Cool Site of the Day
- Available in: English
- Owner: Unknown
- Founder: Glenn Davis
- Website: www.coolsiteoftheday.com
- Launched: August 10, 1994; 32 years ago
- Current status: Inactive

= Cool Site of the Day =

Early website created in August 1994

Cool Site of the Day was an early website created in August 1994 and originally maintained by Glenn Davis. Linking to one single recommended site off its homepage each day, it soon became an arbiter of taste on the Internet.

Within a few months of its launch, Cool Site of the Day attracted "around 10,000 visitors" each day; within a year of its launch, more than 20,000 people were visiting each day, and the award became a coveted prize among Silicon Alley start-ups.

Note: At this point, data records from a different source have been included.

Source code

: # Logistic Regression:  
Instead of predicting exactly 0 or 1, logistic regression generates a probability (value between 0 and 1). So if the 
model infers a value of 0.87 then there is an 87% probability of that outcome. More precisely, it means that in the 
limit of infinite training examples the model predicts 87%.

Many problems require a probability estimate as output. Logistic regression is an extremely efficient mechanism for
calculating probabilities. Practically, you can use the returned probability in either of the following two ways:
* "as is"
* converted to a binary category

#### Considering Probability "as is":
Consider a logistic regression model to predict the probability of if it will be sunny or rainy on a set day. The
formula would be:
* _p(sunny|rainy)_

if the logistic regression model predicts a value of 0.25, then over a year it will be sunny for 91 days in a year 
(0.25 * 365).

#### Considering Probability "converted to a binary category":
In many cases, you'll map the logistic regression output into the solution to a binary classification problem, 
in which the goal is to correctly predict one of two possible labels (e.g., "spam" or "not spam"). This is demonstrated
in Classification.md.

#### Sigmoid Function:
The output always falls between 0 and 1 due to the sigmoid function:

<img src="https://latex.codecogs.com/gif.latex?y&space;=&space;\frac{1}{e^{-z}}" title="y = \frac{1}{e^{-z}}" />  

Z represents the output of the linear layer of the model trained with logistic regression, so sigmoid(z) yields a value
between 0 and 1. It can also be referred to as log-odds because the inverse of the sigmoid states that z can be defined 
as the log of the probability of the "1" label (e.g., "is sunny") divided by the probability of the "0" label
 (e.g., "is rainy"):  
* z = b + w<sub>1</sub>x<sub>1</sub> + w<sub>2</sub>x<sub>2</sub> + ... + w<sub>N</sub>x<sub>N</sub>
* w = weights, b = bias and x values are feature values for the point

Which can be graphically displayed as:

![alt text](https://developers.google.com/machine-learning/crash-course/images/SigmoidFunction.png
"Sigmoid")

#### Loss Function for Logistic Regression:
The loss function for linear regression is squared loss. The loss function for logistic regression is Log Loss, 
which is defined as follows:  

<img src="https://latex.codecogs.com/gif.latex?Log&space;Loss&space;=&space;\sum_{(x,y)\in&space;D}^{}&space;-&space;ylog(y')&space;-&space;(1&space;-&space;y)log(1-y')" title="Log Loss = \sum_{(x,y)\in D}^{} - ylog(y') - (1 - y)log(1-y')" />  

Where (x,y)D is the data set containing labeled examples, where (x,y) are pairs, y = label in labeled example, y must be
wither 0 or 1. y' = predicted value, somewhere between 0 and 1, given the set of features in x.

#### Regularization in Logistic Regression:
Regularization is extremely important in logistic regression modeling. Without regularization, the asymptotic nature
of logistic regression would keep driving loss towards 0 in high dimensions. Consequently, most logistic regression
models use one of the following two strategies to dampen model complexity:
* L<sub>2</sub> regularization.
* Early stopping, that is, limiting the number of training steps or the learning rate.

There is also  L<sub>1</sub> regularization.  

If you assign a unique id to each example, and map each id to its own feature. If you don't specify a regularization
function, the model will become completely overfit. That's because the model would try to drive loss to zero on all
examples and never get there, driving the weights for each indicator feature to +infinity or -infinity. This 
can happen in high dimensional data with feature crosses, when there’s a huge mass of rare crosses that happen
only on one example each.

Cool Site of the Day also sparked a great number of similar coolness awards.

The site's founder, Glenn Davis, became a celebrity, giving interviews to magazines and radio networks such as NPR while fending off gifts from site maintainers who sought his recommendation of their sites. Newsweek celebrated Davis as one of the fifty most influential people on the Internet, dubbing him the "King of Cool."

In time for the first anniversary of Cool Site of the Day Davis inaugurated the Cool Site Of The Year award, also known as the Webby, which was first produced by Kay Dangaard and presented by John Brancato and Michael Ferris at the Hollywood Roosevelt Hotel as a nod to the first site of the Academy of Motion Picture Arts and Sciences (Oscars) Hollywood, California, in August 1995. As part of the proceedings, Davis held an email poll on a shortlist of five websites that had previously been distinguished as a cool site. The award was won by the pioneer webisodic serial The Spot. On October 3, 1996, the second Cool Site of the Year awards ceremony was held at Webster Hall, a nightclub in the East Village, Manhattan.

Davis left the site in November 1995, but it continued to thrive. By the end of 1997, Cool Site of the Day had spawned thousands of imitators, grown into an "eight-person mini-e-publishing empire," and attracted millions of page-views a month. Davis' former employer decided to sell the site at this point.

By the 2010s, Cool Site of the Day had moved away from its original purpose in general content curation and instead became a blog specializing in search engine optimization, although the site continued to carry its past archives. During the first week of February 2020, the website as it had progressed to that point was removed without notice. Within a week, it had returned stripped bare of all previous content, including any trace of the Cool Site of the Day archives. Since this time, the website's sole visible content has consisted of a (now-broken) email form widget offering a "free visibility report" to visitors.